Ao longo do discurso, Fux também fez questão de elogiar a disciplina das Polícias Militares e das Forças Armadas durante as manifestações de terça-feira e reafirmou o compromisso do judiciário, representado pelos “mais de 20.000 magistrados do país”, com a defesa dos princípios constitucionais.
Por fim, o presidente do STF convocou os líderes do país a se dedicarem aos “reais problemas que assolam o nosso povo”. Entre eles, o ministro citou a pandemia de Covid-19 que já fez mais de 580 mil vítimas no Brasil, os altos índices de desemprego e inflação e a atual crise hídrica que o país enfrenta.
“Esperança por dias melhores é o nosso desejo e o desejo de todos, mas continuamos firmes na exigência de narrativas e comportamentos democráticos, à altura do que o povo brasileiro almeja e merece. Não temos mais tempo a perder”, concluiu o ministro.
Impeachment
Ainda na quarta-feira, foi protocolado pelo deputado Alexandre Frota (PSDB-SP) o 137º pedido de impeachment contra Bolsonaro, desta vez a solicitação trata das declarações feitas pelo presidente no 7 de setembro. O número de pedidos de impedimento contra o presidente já é maior do que a soma de seus antecessores: Lula (37), Dilma (68) e Temer (31). Das 137 solicitações feitas contra Bolsonaro, 71 foram protocoladas depois que Arthur Lira assumiu a presidência da Câmara.

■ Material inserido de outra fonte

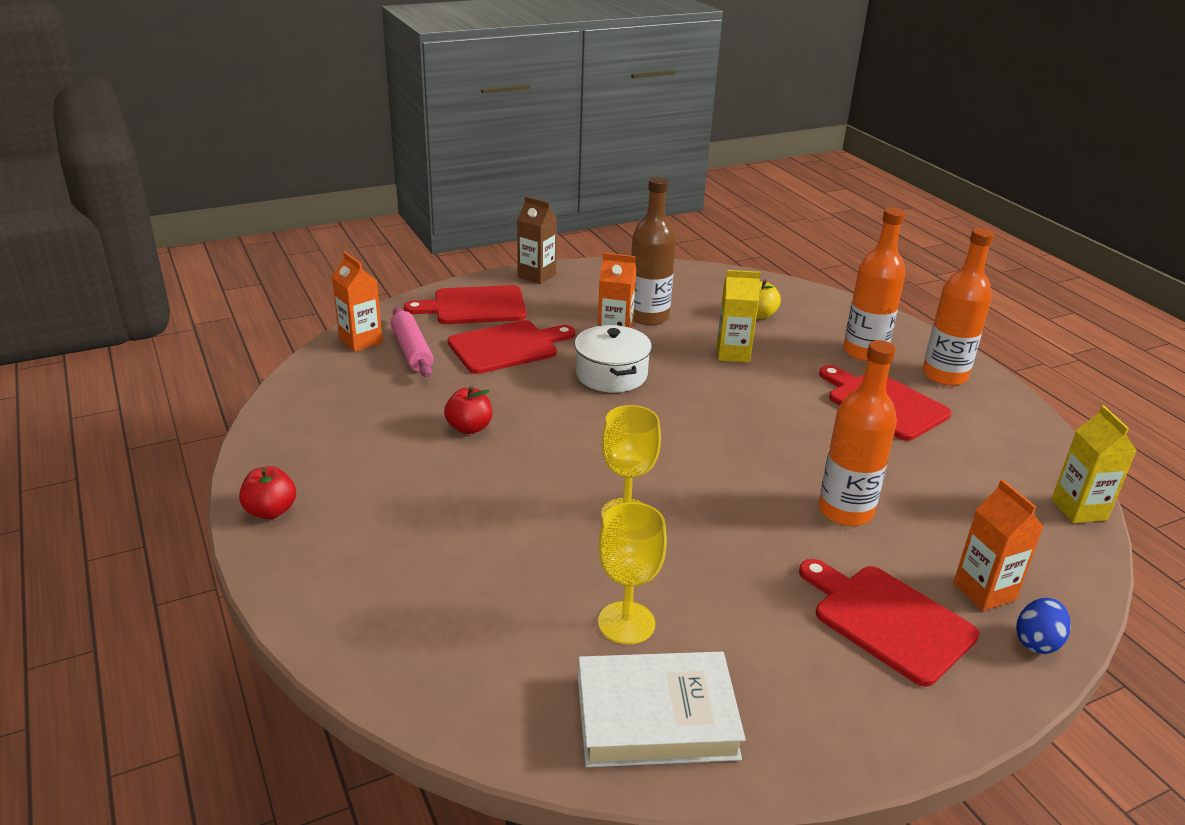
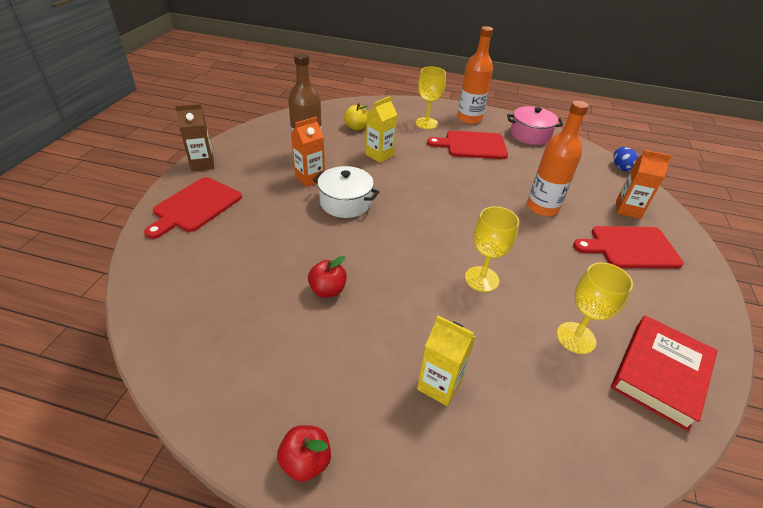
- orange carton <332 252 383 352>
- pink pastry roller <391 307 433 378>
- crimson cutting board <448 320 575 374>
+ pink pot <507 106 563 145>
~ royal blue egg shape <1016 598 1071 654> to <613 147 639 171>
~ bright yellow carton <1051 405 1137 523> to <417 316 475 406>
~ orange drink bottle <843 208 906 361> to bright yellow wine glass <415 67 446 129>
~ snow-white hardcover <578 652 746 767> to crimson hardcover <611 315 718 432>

No próximo domingo (12), grupos de centro-direita como o Vem Pra Rua, o Movimento Brasil Livre (MBL) e o Livres devem realizar protestos pró-impeachment em São Paulo, Rio, Belo Horizonte e Brasília.
O presidente do PDT, Antonio Neto, confirmou em nota que o partido participará da mobilização que também conta com apoio de entidades sindicais como a Força Sindical, a União Geral dos Trabalhadores (UGT), a Central dos Sindicatos Brasileiros (CSB) e a Nova Central Sindical dos Trabalhadores (NCST).
Até o momento, partidos de esquerda como o PT e o PCdoB declararam que não participarão dos atos deste domingo pois, segundo eles, não houve construção coletiva e haveria, ainda, a necessidade de diálogo com as bases partidárias para que não haja o risco de que antagonistas políticos sejam hostilizados quando vistos juntos nos atos contra Bolsonaro.